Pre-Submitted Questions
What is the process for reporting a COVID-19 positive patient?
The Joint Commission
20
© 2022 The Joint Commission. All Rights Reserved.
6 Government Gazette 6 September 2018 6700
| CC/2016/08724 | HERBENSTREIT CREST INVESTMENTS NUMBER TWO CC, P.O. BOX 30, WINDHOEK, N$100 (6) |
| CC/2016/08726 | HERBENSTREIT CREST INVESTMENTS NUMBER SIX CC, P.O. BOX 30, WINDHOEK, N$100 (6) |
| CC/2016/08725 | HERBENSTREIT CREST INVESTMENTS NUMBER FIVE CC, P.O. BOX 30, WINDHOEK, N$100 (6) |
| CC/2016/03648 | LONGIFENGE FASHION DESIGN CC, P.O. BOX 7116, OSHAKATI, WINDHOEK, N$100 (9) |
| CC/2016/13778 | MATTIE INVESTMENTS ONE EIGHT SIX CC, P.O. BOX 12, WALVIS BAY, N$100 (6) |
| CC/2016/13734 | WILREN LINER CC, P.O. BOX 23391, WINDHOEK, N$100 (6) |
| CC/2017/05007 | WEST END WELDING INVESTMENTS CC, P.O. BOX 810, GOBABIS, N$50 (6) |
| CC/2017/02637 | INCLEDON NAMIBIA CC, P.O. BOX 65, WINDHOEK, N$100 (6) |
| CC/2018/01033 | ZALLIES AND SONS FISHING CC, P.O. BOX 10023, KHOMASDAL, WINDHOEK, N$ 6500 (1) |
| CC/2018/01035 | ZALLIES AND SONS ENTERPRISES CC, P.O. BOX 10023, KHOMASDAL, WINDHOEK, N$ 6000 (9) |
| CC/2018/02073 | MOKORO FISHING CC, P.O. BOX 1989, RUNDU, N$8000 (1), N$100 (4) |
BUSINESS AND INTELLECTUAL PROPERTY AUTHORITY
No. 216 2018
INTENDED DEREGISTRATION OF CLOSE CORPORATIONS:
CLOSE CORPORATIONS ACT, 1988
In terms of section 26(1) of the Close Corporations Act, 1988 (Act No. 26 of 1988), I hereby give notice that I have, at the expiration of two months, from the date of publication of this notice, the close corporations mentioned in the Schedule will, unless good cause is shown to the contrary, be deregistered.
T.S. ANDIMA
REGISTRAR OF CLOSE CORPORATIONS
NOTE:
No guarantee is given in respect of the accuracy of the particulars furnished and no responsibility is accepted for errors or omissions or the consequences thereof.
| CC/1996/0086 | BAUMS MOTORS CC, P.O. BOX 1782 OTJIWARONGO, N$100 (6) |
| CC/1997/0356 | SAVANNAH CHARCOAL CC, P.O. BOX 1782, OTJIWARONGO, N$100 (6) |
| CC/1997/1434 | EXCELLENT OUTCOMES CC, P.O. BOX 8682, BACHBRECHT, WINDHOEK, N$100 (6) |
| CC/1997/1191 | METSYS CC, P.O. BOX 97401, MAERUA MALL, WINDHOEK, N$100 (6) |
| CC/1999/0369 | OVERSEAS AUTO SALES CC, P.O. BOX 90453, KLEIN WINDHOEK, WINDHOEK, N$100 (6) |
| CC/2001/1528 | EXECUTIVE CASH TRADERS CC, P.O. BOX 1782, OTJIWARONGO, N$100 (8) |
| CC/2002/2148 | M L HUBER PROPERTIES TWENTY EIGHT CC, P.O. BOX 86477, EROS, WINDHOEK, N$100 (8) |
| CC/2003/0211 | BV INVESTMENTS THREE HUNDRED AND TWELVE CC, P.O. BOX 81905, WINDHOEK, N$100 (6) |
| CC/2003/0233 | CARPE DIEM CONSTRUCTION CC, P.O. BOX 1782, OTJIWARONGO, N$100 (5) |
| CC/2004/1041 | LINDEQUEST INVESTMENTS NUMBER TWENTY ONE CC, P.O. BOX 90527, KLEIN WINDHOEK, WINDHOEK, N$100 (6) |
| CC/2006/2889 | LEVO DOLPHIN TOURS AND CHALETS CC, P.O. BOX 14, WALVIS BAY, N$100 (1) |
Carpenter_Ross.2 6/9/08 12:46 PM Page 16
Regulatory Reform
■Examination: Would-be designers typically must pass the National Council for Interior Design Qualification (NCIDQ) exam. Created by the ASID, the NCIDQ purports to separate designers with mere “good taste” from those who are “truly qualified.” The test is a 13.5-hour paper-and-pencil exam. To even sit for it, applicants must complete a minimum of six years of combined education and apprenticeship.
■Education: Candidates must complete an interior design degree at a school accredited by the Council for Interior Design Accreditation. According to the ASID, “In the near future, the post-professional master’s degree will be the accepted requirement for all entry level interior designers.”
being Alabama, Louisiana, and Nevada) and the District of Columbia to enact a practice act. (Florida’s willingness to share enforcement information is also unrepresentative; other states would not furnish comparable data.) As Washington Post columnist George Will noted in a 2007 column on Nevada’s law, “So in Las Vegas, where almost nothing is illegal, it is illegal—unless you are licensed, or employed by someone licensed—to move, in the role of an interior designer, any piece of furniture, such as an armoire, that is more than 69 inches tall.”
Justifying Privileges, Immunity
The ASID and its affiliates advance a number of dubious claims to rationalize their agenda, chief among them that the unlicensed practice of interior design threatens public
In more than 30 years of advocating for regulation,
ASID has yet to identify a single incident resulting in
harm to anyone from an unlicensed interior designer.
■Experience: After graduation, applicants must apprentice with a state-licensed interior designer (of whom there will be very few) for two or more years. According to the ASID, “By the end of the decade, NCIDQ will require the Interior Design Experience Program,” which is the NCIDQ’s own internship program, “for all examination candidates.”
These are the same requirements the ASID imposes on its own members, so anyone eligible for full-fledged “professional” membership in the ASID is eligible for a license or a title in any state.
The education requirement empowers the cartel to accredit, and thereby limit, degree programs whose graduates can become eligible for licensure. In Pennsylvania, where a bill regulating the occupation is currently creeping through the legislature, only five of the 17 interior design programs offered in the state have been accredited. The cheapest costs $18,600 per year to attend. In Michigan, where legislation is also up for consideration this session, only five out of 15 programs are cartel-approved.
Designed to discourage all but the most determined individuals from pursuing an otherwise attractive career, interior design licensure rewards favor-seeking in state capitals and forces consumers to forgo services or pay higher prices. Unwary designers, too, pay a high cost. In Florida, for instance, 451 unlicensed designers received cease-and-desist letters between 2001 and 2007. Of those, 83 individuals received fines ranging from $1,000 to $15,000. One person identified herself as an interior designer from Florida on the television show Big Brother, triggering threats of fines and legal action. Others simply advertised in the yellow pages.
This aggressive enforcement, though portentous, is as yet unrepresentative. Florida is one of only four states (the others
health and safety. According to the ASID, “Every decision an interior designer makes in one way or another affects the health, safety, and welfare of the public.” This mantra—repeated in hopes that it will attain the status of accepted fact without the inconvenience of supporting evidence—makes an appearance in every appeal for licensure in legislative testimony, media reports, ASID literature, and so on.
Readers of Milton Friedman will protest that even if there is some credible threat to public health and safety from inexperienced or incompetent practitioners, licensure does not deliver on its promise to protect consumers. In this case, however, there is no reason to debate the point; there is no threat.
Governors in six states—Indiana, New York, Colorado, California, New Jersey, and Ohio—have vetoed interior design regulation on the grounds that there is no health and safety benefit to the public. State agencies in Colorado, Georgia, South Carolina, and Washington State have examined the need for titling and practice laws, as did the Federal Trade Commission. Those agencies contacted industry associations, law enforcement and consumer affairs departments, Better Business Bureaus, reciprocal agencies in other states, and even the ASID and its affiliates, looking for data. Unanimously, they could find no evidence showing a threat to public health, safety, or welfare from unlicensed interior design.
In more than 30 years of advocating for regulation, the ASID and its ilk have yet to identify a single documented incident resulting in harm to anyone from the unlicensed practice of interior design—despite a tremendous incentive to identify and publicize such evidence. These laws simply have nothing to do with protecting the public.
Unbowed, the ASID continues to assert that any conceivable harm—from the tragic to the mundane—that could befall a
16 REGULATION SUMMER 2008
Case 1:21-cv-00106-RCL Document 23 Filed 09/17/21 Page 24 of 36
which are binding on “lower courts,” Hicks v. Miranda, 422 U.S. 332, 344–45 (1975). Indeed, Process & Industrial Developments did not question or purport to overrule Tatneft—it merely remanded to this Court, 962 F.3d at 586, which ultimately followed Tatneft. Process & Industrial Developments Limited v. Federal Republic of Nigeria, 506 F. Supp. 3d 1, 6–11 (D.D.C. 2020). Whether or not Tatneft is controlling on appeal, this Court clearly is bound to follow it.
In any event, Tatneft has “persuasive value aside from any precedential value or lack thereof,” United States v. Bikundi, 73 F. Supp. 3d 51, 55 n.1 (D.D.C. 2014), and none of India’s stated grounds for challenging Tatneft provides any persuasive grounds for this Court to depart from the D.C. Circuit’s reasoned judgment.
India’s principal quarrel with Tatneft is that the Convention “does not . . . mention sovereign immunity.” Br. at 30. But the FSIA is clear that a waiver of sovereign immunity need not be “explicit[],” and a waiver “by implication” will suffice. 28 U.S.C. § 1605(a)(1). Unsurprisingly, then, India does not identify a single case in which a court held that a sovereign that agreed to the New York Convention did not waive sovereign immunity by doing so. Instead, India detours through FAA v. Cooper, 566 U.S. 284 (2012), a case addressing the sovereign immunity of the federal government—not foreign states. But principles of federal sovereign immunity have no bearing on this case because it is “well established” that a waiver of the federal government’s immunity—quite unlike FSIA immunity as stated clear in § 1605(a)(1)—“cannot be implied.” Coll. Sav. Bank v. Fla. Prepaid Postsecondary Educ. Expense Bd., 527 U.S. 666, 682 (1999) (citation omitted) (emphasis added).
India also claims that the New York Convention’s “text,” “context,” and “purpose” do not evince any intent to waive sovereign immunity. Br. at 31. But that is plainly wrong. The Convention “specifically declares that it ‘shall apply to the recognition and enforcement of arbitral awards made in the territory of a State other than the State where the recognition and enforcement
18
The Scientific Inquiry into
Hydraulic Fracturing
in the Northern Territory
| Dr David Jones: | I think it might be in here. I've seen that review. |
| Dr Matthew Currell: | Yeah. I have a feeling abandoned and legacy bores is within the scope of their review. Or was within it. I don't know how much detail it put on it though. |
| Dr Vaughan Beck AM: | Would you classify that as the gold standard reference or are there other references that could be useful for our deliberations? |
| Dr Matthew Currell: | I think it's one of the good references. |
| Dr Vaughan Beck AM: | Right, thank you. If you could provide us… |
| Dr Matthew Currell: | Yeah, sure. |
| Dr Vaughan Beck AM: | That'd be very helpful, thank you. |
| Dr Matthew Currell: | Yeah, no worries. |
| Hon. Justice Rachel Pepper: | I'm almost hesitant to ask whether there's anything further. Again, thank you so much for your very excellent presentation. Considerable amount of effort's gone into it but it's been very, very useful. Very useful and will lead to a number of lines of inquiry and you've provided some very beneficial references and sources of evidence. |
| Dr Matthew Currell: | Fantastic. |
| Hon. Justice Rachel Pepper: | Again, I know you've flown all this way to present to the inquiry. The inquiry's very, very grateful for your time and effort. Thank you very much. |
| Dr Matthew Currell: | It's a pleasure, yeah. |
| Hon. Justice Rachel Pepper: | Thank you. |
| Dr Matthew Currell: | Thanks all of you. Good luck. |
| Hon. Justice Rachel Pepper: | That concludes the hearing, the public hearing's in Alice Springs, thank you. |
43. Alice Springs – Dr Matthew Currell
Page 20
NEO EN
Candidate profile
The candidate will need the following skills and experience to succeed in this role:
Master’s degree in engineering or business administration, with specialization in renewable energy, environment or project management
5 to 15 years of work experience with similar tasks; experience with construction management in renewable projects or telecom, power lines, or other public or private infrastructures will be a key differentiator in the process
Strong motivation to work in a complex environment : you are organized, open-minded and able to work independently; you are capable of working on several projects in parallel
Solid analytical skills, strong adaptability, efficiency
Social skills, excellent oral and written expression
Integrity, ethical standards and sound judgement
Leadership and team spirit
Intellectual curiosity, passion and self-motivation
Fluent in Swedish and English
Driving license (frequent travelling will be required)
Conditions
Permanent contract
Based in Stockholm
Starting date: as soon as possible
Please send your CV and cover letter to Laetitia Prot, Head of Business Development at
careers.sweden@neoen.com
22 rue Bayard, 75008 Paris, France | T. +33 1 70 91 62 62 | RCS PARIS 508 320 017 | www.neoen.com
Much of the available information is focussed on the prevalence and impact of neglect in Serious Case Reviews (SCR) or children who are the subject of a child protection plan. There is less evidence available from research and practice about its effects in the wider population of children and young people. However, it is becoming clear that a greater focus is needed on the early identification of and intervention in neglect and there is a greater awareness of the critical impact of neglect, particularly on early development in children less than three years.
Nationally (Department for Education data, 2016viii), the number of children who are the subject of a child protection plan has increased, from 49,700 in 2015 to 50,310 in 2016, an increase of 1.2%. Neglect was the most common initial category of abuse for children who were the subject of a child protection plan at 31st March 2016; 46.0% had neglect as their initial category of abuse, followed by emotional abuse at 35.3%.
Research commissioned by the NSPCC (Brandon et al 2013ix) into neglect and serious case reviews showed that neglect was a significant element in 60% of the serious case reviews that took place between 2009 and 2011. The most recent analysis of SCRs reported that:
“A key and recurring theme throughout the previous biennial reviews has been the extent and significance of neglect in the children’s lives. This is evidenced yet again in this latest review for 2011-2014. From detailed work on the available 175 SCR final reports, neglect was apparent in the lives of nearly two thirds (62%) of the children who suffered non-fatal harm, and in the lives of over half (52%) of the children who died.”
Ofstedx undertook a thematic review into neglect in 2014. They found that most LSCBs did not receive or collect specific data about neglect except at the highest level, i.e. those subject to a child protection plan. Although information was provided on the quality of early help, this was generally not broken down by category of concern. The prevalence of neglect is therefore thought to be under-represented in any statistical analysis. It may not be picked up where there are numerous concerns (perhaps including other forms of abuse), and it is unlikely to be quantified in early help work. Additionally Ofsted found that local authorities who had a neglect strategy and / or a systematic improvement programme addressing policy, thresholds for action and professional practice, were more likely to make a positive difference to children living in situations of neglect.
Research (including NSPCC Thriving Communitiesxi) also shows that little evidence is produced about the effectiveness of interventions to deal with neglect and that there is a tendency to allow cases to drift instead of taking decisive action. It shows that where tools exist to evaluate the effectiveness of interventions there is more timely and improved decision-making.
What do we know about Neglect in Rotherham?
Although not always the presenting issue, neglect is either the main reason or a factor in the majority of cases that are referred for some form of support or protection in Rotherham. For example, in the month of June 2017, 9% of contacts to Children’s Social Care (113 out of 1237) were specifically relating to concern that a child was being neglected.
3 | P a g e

***

-- PROBLEM STATEMENT --
Taking the entries above, print exactly the lines starting at the line with "REGISTRAR OF CLOSE CORPORATIONS" and ending at the line with "90527, KLEIN WINDHOEK, WINDHOEK, N$100 (6) |", both included.

-- SOLVED PROBLEM --
REGISTRAR OF CLOSE CORPORATIONS
NOTE:
No guarantee is given in respect of the accuracy of the particulars furnished and no responsibility is accepted for errors or omissions or the consequences thereof.
| CC/1996/0086 | BAUMS MOTORS CC, P.O. BOX 1782 OTJIWARONGO, N$100 (6) |
| CC/1997/0356 | SAVANNAH CHARCOAL CC, P.O. BOX 1782, OTJIWARONGO, N$100 (6) |
| CC/1997/1434 | EXCELLENT OUTCOMES CC, P.O. BOX 8682, BACHBRECHT, WINDHOEK, N$100 (6) |
| CC/1997/1191 | METSYS CC, P.O. BOX 97401, MAERUA MALL, WINDHOEK, N$100 (6) |
| CC/1999/0369 | OVERSEAS AUTO SALES CC, P.O. BOX 90453, KLEIN WINDHOEK, WINDHOEK, N$100 (6) |
| CC/2001/1528 | EXECUTIVE CASH TRADERS CC, P.O. BOX 1782, OTJIWARONGO, N$100 (8) |
| CC/2002/2148 | M L HUBER PROPERTIES TWENTY EIGHT CC, P.O. BOX 86477, EROS, WINDHOEK, N$100 (8) |
| CC/2003/0211 | BV INVESTMENTS THREE HUNDRED AND TWELVE CC, P.O. BOX 81905, WINDHOEK, N$100 (6) |
| CC/2003/0233 | CARPE DIEM CONSTRUCTION CC, P.O. BOX 1782, OTJIWARONGO, N$100 (5) |
| CC/2004/1041 | LINDEQUEST INVESTMENTS NUMBER TWENTY ONE CC, P.O. BOX 90527, KLEIN WINDHOEK, WINDHOEK, N$100 (6) |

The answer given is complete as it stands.